_Pasaje citado_
::::::::::

Josemaría León Lara

Creo que no es una tarea fácil ser presidente de cualquier país, mucho menos ser de un país tan multifacético como el nuestro. El ocupante de la “silla del águila”, tiene la importante tarea de gobernar a poco más de ciento doce millones de personas durante seis años; por lo mismo habremos de suponer que cualquiera que aspire a ocupar semejante empleo debería estar mínimamente calificado para el puesto.

Hace algunos años la televisora más grande de este país, los sábados por las noches solía transmitir un programa de concurso que en general era bastante bueno (algo inexplicablemente extraño), de nombre “Todo el mundo cree que sabe”. El contenido del programa era divertido y además educativo, algo que rara vez uno puede encontrar en la televisión mexicana.

En general la dinámica del concurso se basaba en preguntas generales de materias (historia, español, matemáticas, geografía, civismo, ciencias naturales, etc.) de la educación primaria, es decir, desde el primero hasta el sexto grado; las preguntas eran contestadas no por estudiantes de primaria, sino por adultos, generalmente profesionistas de cualquier área.

::::::::::

_Filas mostradas_
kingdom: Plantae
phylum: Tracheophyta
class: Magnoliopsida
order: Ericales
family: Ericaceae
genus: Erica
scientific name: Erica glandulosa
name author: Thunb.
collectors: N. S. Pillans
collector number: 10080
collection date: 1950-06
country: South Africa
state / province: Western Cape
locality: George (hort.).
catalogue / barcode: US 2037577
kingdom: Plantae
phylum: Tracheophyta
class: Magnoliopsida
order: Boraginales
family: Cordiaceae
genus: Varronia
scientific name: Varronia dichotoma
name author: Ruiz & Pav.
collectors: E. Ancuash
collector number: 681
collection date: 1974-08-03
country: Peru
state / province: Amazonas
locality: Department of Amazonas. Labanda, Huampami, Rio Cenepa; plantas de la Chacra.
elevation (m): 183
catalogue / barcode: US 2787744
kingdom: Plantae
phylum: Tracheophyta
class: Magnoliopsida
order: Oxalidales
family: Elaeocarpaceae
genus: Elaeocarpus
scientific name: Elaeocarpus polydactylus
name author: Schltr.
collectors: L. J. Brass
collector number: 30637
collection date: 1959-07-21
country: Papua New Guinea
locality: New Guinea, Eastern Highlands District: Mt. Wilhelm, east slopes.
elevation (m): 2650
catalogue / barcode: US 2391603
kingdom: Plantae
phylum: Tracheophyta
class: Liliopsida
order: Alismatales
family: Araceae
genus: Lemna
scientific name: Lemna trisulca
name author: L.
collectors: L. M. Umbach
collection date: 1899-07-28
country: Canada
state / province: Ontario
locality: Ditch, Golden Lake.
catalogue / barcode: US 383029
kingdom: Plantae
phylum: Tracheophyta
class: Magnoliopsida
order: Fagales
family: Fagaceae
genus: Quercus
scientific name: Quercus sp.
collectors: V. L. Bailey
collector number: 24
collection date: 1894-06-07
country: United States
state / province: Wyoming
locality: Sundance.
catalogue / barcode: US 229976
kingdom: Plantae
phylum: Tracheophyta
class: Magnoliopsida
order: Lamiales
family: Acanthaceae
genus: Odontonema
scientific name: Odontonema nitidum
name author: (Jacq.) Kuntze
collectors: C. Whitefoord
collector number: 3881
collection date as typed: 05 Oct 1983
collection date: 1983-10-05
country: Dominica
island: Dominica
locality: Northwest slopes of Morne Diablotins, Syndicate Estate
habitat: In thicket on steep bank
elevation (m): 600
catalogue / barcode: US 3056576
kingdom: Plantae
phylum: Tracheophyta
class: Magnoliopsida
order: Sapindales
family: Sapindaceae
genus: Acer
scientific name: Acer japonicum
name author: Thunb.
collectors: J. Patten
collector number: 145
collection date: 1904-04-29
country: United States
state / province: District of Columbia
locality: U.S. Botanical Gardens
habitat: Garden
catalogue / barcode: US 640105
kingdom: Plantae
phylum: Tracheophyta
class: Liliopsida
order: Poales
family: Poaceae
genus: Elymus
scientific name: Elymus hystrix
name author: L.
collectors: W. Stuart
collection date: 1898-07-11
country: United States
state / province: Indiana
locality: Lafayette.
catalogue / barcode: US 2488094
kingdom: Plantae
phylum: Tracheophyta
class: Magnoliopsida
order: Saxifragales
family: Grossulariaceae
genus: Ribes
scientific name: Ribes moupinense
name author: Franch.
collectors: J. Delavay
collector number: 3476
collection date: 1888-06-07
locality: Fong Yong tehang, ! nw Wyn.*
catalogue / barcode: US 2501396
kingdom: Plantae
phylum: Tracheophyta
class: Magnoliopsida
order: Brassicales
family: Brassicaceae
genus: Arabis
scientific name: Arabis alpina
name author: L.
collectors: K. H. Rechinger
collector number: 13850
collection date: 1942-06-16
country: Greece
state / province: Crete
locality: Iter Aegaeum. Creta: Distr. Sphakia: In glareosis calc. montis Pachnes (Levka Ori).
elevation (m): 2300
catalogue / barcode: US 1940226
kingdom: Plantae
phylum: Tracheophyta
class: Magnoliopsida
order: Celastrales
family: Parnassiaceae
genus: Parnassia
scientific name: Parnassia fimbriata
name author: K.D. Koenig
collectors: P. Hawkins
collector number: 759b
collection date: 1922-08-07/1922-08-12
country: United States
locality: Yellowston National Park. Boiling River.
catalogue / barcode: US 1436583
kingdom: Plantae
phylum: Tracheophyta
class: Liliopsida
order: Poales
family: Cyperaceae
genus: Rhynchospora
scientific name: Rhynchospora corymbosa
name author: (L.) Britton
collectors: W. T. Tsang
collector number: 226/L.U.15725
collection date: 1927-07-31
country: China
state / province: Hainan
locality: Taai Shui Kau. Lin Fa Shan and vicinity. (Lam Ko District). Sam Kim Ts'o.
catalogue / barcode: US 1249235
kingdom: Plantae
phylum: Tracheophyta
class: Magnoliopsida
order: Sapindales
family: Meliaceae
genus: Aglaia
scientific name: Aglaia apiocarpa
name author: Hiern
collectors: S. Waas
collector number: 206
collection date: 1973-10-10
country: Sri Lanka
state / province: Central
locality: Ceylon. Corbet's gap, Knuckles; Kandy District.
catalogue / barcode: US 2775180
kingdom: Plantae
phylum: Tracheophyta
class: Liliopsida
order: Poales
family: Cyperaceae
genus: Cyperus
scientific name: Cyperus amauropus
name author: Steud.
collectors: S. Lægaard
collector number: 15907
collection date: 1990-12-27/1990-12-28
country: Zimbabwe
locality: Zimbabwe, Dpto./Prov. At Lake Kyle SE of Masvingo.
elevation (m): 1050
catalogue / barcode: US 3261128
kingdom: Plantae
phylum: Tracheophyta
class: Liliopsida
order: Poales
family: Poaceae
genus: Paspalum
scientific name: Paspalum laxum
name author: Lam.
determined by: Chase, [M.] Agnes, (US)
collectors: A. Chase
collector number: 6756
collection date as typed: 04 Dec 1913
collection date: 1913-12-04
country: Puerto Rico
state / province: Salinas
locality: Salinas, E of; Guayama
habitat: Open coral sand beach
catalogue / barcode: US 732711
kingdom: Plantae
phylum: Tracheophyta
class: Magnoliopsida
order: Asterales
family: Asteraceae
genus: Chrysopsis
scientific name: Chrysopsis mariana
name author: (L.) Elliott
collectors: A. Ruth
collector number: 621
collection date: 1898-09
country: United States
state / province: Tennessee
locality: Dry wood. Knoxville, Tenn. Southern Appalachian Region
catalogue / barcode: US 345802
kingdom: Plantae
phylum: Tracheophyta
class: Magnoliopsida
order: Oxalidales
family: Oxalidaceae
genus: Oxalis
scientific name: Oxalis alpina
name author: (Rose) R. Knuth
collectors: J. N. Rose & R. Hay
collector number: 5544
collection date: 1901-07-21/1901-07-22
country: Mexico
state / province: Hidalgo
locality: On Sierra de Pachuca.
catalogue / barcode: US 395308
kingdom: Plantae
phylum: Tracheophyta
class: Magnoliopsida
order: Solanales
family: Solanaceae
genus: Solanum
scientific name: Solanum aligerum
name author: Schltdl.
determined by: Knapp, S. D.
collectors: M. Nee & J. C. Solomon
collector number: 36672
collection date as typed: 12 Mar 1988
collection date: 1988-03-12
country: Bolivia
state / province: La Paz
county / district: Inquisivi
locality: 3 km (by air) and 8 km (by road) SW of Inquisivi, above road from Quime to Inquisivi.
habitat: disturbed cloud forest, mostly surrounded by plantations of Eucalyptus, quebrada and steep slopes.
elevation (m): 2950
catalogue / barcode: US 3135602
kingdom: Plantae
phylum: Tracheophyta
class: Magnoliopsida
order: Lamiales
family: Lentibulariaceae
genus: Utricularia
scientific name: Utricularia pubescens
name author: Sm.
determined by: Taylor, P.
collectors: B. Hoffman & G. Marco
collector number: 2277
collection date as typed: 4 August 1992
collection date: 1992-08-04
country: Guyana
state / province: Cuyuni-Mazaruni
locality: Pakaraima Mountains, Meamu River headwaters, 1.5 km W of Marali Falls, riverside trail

::::::::::

_Preguntas_
a) Transcribe del pasaje citado el tramo que va desde "Creo que no" hasta "la televisión mexicana.".
b) Según el pasaje citado, ¿cómo se llamaba el programa de concurso que la televisora transmitía los sábados por la noche?
c) Enumera todas las materias escolares que el pasaje citado menciona entre paréntesis como base de las preguntas del concurso.

_Respuestas escritas_
a)
Creo que no es una tarea fácil ser presidente de cualquier país, mucho menos ser de un país tan multifacético como el nuestro. El ocupante de la “silla del águila”, tiene la importante tarea de gobernar a poco más de ciento doce millones de personas durante seis años; por lo mismo habremos de suponer que cualquiera que aspire a ocupar semejante empleo debería estar mínimamente calificado para el puesto.

Hace algunos años la televisora más grande de este país, los sábados por las noches solía transmitir un programa de concurso que en general era bastante bueno (algo inexplicablemente extraño), de nombre “Todo el mundo cree que sabe”. El contenido del programa era divertido y además educativo, algo que rara vez uno puede encontrar en la televisión mexicana.

b) Se llamaba "Todo el mundo cree que sabe".

c) Historia, español, matemáticas, geografía, civismo y ciencias naturales.